Lately, more and more people have begun to understand just how limited—in both variety and nutritional value—our “modern” diets have become. This realization has sparked a new and wide-spread interest in the culinary and therapeutic uses of herbs…those plants which—although not well-known today—were, just one short generation ago, honored “guests” on the dinner tables and in the medicine chests of our grandparents’ homes. In this regular feature, MOTHER will examine the availability, cultivation, and benefits of our “forgotten” vegetable foods and remedies… and—we hope—help prevent the loss of still another bit of ancestral lore.
A handsome perennial, gold-enseal ( Hydrastis Canadensis ) is native to cool, shaded woodlands in the eastern United States . . . particularly the rich, well-drained highlands of Appalachia. It grows from 6 to 12 inches tall, with a single main leaf and two secondary leaves of five to seven lobes each. As the leaf stems die back, they mark the fleshy, yellow rhizome (rootstock) with scars that resemble seals and give the plant its name.
Each stem is graced by a solitary greenish white flower in May or June, followed by a rasp-berrylike aggregate fruit that's about half an inch in diameter.

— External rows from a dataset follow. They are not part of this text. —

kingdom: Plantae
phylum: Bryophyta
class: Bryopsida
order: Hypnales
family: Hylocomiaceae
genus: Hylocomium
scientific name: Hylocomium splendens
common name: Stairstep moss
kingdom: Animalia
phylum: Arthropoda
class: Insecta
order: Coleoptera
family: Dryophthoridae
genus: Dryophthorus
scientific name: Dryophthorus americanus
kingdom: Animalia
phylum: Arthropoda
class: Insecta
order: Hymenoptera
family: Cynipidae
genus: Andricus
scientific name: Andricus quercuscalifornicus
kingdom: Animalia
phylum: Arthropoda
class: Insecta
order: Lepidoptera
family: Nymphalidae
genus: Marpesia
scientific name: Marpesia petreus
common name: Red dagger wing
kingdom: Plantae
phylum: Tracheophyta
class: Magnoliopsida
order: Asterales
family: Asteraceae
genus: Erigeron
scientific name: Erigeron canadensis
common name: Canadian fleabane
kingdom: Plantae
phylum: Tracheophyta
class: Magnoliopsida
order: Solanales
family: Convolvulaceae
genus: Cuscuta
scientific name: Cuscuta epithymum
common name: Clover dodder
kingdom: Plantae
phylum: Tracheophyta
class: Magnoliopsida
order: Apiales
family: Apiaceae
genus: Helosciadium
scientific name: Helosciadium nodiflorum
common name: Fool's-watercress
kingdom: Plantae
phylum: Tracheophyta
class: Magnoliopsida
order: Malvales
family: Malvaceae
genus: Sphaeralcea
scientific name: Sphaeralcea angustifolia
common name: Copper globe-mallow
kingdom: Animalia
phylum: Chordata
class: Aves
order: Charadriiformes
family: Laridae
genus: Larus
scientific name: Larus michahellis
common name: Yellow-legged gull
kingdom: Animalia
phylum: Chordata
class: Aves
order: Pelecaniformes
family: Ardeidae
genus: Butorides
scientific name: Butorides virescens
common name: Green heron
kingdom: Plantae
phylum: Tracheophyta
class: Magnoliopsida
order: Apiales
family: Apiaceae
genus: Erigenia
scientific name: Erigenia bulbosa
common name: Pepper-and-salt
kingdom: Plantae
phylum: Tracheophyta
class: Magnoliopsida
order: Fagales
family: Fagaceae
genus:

Each one of a berry's small "globes" contains two or three hard, black, shiny seeds about the size of buckwheat grains. The plant's rhizome—usually about three-quarters of an inch thick and two inches long, with a profusion of long yellow rootlets—is, when dried, the part most often used in medicinal preparations.
Goldenseal has an acrid, bitter taste and a disagreeable odor, but its purported uses are so varied that it has been called "the universal herb" for over 300 years. The powdered rootstock— considered a general tonic for the mucous membranes—can be applied as a snuff or an antiseptic dust ... in washes and infusions ... or in capsule form. In combination with other herbs, goldenseal has been used—at various times and, we must assume, with varying degrees of effectiveness—to treat ulcers, sinus conditions, dyspepsia, worms, bowel irregularity, gonorrhea, prostate and vaginal infections, and morning sickness . . . among other problems.